Overall, dentures will boost your bone’s natural growth rate, help support nearby teeth, return your smile to how it was before you lost your teeth, and help with chewing food as well as speaking.
Dental implants come in two main categories, depending on how they’re placed into your body: subperiosteal (an implant which is set onto the bone) and endosteal (an implant which is placed into the jawbone).
The success rate of implants is high; many dentists have a successful surgery rate of over 95%.

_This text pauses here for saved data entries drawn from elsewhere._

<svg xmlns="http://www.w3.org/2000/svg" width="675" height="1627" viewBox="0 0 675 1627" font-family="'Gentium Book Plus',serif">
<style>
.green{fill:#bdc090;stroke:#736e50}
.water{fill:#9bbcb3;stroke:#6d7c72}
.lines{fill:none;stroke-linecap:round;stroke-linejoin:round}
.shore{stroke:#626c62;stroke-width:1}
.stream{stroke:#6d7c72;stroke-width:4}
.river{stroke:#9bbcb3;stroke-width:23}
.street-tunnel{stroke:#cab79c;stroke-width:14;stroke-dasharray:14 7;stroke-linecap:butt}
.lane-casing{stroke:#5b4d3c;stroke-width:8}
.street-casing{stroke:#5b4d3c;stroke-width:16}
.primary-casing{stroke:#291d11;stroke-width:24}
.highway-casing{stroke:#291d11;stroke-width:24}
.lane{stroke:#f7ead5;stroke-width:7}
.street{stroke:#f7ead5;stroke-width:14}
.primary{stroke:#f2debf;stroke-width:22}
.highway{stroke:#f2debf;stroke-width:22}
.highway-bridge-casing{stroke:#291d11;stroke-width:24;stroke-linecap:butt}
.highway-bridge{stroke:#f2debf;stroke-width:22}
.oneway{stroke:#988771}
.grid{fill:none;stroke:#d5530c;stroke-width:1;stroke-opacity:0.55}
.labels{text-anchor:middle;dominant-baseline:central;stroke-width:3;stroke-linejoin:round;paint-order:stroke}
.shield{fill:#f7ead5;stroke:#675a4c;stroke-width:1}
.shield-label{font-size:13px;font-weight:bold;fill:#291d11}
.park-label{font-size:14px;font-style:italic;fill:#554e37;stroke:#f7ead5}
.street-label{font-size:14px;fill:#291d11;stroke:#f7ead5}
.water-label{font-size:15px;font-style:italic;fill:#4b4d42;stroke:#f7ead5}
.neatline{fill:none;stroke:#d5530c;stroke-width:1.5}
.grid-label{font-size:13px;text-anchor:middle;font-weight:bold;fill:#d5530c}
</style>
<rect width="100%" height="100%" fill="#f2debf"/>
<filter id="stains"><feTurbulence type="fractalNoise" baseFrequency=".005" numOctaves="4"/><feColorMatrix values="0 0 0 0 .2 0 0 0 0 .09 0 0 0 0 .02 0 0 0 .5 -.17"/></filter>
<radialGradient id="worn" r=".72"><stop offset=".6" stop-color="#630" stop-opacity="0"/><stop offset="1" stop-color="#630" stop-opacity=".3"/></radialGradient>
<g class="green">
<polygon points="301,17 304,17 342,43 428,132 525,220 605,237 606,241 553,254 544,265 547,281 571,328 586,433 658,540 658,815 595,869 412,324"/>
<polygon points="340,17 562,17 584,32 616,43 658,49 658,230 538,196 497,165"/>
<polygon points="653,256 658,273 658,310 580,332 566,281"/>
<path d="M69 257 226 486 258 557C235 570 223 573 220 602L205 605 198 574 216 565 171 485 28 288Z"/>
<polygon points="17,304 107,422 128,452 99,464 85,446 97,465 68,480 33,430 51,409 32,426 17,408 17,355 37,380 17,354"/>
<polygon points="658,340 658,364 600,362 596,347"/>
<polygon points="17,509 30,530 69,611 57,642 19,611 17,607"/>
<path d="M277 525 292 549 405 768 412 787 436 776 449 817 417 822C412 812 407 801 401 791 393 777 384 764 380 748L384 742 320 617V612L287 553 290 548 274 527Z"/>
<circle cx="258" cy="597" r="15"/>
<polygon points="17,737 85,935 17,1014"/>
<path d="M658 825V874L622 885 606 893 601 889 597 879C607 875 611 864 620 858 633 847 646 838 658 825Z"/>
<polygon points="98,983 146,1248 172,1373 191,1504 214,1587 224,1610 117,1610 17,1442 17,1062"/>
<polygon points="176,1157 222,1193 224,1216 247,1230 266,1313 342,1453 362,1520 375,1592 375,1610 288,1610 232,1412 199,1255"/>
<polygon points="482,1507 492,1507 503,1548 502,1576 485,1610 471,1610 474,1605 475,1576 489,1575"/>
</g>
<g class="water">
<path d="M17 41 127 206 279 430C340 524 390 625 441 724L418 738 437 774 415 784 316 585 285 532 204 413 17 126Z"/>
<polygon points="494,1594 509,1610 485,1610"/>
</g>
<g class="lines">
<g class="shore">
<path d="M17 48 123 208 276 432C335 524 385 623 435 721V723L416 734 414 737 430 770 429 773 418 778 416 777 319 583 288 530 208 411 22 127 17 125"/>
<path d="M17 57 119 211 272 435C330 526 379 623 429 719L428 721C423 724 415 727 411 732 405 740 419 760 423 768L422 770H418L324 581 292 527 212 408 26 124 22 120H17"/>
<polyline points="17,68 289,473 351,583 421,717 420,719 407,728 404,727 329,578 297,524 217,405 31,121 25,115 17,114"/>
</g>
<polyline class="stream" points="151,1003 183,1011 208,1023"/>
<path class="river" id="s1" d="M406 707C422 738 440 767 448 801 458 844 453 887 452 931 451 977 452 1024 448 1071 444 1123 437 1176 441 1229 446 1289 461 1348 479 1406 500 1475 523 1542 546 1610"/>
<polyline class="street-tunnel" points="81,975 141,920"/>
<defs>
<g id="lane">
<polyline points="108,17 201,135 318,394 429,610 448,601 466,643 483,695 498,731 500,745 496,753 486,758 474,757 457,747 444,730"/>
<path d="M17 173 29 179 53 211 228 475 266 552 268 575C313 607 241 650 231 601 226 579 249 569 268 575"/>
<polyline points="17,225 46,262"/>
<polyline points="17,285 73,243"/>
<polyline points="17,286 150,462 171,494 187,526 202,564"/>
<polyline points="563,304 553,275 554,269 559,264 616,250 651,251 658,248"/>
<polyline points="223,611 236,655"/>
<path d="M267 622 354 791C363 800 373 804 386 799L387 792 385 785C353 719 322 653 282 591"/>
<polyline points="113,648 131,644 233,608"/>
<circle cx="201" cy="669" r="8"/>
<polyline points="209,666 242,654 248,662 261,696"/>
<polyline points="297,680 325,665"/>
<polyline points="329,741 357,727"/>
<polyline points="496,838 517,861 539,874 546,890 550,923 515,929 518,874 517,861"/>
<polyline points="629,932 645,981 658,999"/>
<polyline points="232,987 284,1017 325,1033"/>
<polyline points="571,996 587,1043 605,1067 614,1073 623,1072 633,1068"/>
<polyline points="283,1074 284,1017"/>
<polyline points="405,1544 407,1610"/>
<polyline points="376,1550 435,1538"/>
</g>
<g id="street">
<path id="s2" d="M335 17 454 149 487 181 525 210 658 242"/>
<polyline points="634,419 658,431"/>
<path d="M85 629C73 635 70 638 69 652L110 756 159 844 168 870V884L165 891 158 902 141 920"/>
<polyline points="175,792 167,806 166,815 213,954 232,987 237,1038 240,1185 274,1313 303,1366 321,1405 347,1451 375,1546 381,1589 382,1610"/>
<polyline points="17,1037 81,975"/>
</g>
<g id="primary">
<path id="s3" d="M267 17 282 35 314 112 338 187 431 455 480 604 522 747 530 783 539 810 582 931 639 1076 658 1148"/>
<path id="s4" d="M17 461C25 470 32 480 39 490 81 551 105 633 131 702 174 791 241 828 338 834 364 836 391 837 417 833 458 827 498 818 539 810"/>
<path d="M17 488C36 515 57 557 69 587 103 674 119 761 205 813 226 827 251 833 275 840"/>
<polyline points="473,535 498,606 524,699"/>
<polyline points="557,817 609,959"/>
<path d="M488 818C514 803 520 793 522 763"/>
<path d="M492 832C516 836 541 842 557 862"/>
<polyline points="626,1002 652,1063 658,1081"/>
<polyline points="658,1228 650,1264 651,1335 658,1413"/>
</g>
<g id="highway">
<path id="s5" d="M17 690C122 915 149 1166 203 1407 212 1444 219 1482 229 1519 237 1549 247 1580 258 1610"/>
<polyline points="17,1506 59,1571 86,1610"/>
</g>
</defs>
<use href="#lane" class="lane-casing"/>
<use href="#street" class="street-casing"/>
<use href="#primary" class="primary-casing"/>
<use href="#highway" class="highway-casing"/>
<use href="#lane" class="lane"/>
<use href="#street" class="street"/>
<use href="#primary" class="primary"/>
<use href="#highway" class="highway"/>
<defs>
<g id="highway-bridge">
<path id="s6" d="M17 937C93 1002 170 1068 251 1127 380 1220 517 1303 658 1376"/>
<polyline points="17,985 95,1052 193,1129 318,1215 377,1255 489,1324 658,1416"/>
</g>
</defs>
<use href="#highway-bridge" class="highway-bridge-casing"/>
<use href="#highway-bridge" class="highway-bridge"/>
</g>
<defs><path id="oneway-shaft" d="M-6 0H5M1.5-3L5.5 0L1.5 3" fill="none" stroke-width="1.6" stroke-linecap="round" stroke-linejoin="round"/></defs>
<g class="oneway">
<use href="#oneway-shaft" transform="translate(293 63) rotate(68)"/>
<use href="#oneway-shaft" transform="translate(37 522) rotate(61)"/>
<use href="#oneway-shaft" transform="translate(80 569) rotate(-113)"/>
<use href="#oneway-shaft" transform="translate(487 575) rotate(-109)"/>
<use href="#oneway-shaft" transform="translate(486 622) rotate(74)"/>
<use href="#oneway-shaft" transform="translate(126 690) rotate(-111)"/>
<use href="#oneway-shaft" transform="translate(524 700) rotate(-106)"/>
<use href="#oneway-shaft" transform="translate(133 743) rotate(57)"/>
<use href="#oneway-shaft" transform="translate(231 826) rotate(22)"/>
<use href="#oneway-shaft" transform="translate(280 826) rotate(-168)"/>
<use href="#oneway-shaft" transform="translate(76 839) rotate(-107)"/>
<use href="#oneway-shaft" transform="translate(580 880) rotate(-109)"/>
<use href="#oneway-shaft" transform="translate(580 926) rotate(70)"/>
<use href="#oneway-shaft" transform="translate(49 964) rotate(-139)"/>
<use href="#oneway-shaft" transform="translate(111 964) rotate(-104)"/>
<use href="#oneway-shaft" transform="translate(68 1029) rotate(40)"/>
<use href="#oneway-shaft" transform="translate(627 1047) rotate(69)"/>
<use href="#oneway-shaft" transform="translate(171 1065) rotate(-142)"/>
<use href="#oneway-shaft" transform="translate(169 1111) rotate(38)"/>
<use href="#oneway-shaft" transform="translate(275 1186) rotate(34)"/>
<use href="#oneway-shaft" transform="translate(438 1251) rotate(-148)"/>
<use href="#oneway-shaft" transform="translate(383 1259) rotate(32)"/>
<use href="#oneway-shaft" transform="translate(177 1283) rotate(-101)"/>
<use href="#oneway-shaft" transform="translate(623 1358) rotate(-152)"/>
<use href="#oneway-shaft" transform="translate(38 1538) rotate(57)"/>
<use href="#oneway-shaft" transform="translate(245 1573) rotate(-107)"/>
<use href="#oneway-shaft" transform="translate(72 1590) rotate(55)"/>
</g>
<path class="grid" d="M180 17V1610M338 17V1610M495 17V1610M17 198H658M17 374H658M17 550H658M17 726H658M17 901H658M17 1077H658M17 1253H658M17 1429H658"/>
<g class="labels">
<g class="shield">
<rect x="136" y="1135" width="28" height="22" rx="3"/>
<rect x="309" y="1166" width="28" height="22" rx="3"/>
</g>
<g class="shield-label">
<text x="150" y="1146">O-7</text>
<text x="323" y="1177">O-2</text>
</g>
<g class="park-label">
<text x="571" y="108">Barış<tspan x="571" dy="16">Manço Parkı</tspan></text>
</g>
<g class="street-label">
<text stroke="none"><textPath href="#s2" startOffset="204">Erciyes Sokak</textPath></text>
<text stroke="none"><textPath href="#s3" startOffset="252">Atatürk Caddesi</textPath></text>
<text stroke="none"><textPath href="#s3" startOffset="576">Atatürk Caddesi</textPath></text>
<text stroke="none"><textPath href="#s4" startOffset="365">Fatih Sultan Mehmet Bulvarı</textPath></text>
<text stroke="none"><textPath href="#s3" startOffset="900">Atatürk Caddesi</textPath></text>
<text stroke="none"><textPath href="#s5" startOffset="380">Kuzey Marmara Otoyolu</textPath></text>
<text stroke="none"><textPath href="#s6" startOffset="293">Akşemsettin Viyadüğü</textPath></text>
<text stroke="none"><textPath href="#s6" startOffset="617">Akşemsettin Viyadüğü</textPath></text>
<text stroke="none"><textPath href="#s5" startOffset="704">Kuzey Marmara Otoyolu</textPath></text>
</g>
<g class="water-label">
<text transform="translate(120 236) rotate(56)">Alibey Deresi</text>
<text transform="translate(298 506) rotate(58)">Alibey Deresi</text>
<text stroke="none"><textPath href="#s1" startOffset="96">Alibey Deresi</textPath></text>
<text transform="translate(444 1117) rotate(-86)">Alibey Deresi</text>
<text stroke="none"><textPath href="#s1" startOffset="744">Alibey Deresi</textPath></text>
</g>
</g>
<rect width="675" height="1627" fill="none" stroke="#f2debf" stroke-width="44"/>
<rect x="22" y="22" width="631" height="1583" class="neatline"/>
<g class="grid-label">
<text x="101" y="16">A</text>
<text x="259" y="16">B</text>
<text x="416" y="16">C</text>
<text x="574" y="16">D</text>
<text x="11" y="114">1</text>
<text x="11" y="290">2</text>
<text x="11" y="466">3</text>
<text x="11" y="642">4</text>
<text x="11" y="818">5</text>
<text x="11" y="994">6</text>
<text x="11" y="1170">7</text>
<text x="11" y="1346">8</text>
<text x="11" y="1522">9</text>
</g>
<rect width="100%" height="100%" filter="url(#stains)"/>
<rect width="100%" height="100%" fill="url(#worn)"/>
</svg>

There are three main options when it comes to replacing your teeth:
Tooth-supported fix bridge
These are a little less popular than implants. Having a fix bridge placed in your mouth involves sanding down the teeth next to the missing tooth or teeth, then creating a bridge across the teeth so that the crown is supported. If you go this route, you’ll need to continue to check up on the bridge to make sure it remains in place.
Partial dentures that you can remove
Removable dentures are an option, but many prefer dental implants for single tooth replacement because they’re more stable. Dentures may once in a while slip out of your mouth if you’re coughing, kissing someone, yawning, or laughing. They’re also simple to clean, affordable, and easy to take out if they’re making your gums sore. People like the versatility and comfortable fit of these, and the fact that there’s not much maintenance involved.
If you choose a dental implant, you’re going the most popular route when it comes to replacing your teeth. This is because, by placing an imitation tooth in your mouth, you’re aiding bone growth as the gums and jaw bone grows into the implant. This option is not cheap and do require some upkeep, but implants are considered one of the best solutions to a gap in your smile. And they last quite a while. Another benefit of a dental implant is that cavities cannot form in it, so you have one less thing to worry about, though you should continue to clean them. Simply brush and floss your implants like you would your original teeth; it’s important to keep up an oral hygiene routine, so that you continue to prevent plaque and bacteria from accumulating.
There are also some temporary solutions you can use to replace teeth in a pinch. We like the Temptooth products and the Instant Smile kit. You can even buy crown material or veneers. Though the quality of these may not be the best, they’ll likely arrive quickly, and they’ll do the trick until you’re able to go to the dentist for a better solution, so that you’re not walking around with a gaping hole in your mouth.
According to Dr. Seuss, teeth are always in style. And we agree—it’s true. Though you may not spend a lot of time thinking about your teeth as you go about your day-to-day routine, our teeth (or the temporary or permanent implements replacing them) are an incredibly important part of our bodies. Strong teeth help you to digest your food and to extract the most nutrients possible from a meal. They help maintain the shape of your face and the kind of smile you have. The shape of our teeth contributes to the distinctive features of our face, the parts of us that make us ourselves. Teeth help keep your cheeks from sagging or from looking sunken and gaunt. Your teeth also help keep the bone beneath the skin safe, so that your jawbone doesn’t wear away, and implants can boost growth of the bone, minimizing loss of bone mass. So, as we learn to recognize and to educate ourselves on the importance of our teeth, perhaps we can begin taking better care of them and teaching those around us to do the same.